Urbana, Illinois
April 18, 2005Corn and
soybean futures prices rallied sharply from early February
through mid-March,
said a University of
Illinois Extension
marketing specialist.
"Since then, corn futures have
lost most of the gain," said Darrel Good, "but soybean futures
are holding on to more than half the gain.
Good's comments came as he reviewed the current states of the
corn and soybean markets.
In early February, corn and soybean futures were establishing
contract lows and appeared to be heading even lower. Over the
following 6 weeks, July 2005 corn futures rallied $.29 and July
soybean futures moved up by $1.90.
"The soybean rally was probably initiated by the effects of
ongoing dry weather in southern Brazil and by a strong export
pace for U.S. soybeans," said Good. "The rally was supported by
large speculative buying. The higher corn prices were likely
the result of that same speculative buying."
During that same six-week period, the central Illinois July
corn basis weakened by an average of three cents, so that spot
cash prices increased by about 26 cents at the very top of the
market. Soybean basis in central Illinois weakened by about 23
cents during that period, so that cash prices increased
considerably less than July futures.
On April 15, July corn futures settled at $2.14 1/4, only 52 ½
cents above the early February low and the July basis in central
Illinois remained weak, at about minus-22 cents, four cents
weaker than in early February. July soybean futures settled at
$6.22, $1.16 above the February low and 74 cents below the March
high. The central Illinois basis strengthened from mid March to
mid April, but the cash price was still 22 ½ cents under July
futures.
"Soybean prices continue to be supported by the small crop in
southern Brazil, good export demand, and evidence that the 2004
U.S. crop may have been 25 million bushels smaller than
estimated," said Good. "The USDA now projects U.S. soybean
exports for the 2004-05 marketing year at a record 1.08 billion
bushels, 80 million more than forecast at the beginning of the
marketing year.
"The current strong pace of sales and shipments suggest that
exports may exceed the current forecast. If the 2004 crop was
overestimated, year-ending stocks could be under 350 million
bushels, compared to the current USDA forecast of 375 and the
winter forecast of 460 million bushels."
Good added that the largest unknown for the soybean market is
the likely size of the 2005 U.S. soybean crop.
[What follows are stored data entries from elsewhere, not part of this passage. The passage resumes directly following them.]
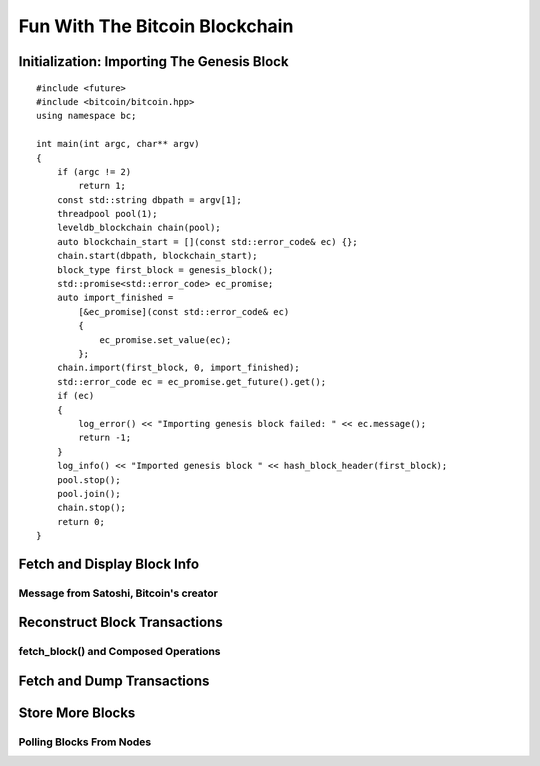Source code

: .. _tut-blockchain:

*******************************
Fun With The Bitcoin Blockchain
*******************************

Initialization: Importing The Genesis Block
===========================================

::

    #include <future>
    #include <bitcoin/bitcoin.hpp>
    using namespace bc;

    int main(int argc, char** argv)
    {
        if (argc != 2)
            return 1;
        const std::string dbpath = argv[1];
        threadpool pool(1);
        leveldb_blockchain chain(pool);
        auto blockchain_start = [](const std::error_code& ec) {};
        chain.start(dbpath, blockchain_start);
        block_type first_block = genesis_block();
        std::promise<std::error_code> ec_promise;
        auto import_finished = 
            [&ec_promise](const std::error_code& ec)
            {
                ec_promise.set_value(ec);
            };
        chain.import(first_block, 0, import_finished);
        std::error_code ec = ec_promise.get_future().get();
        if (ec)
        {
            log_error() << "Importing genesis block failed: " << ec.message();
            return -1;
        }
        log_info() << "Imported genesis block " << hash_block_header(first_block);
        pool.stop();
        pool.join();
        chain.stop();
        return 0;
    }

Fetch and Display Block Info
============================

Message from Satoshi, Bitcoin's creator
------------------------------------------------

Reconstruct Block Transactions
==============================

fetch_block() and Composed Operations
-------------------------------------

Fetch and Dump Transactions
===========================

Store More Blocks
=================

Polling Blocks From Nodes
-------------------------

.. Briefly mention poller here.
"Intentions are to plant 1.3 million fewer acres of soybeans
this year than were planted in 2004," he noted. "Early season
weather and weather forecasts are favorable for timely planting
of the crop. Summer weather and potential disease and insect
problems are uncertain and will keep yield prospects in jeopardy
for several months.
"A yield near 40 bushels per acre would produce a crop of about
2.9 billion bushels, allow for some reduction in year ending
stocks, and point to a 2005-06 marketing year average price near
$5.75 per bushel, 15 to 20 cents higher than the average for the
current year. Each 50 million bushel variation in production
from 2.9 billion, would alter that average price projection by
about $.20 per bushel."
Good cautioned that prices could become volatile again during
the growing season. The current contract high for November 2005
soybean futures of $6.50 1/2 is low by historic standards and
the trading range for that contract of $1.30 1/2 is also small.
"Corn prices are being pressured by prospects of large year
ending stocks and a good start to the 2005 planting season,"
Good said. "Near-term weather forecasts suggest that much of the
2005 crop will be planted in a timely fashion. What about
summer weather?
"A trend yield near 145 bushels would produce a crop near 10.75
billion bushels, allow for a significant decline in year ending
stocks, and point to a 2005-06 marketing year average price of
about $2.20, 10 to 15 cents higher than the expected average for
the current year. Each 100 million bushel variation in
production would alter that average price forecast by two to
three cents per bushel."
The contract high in December 2005 corn futures, $2.885, was
reached a year ago. The contract low of $2.26 1/2 was
established in January 20005. The trading range of 62 cents is
very small by historic standards, suggesting a new high or low
(both?) before the December contract matures.
"Pricing opportunities for the 2005 crop will be minimal until
prices exceed the CCC loan rate," Good said.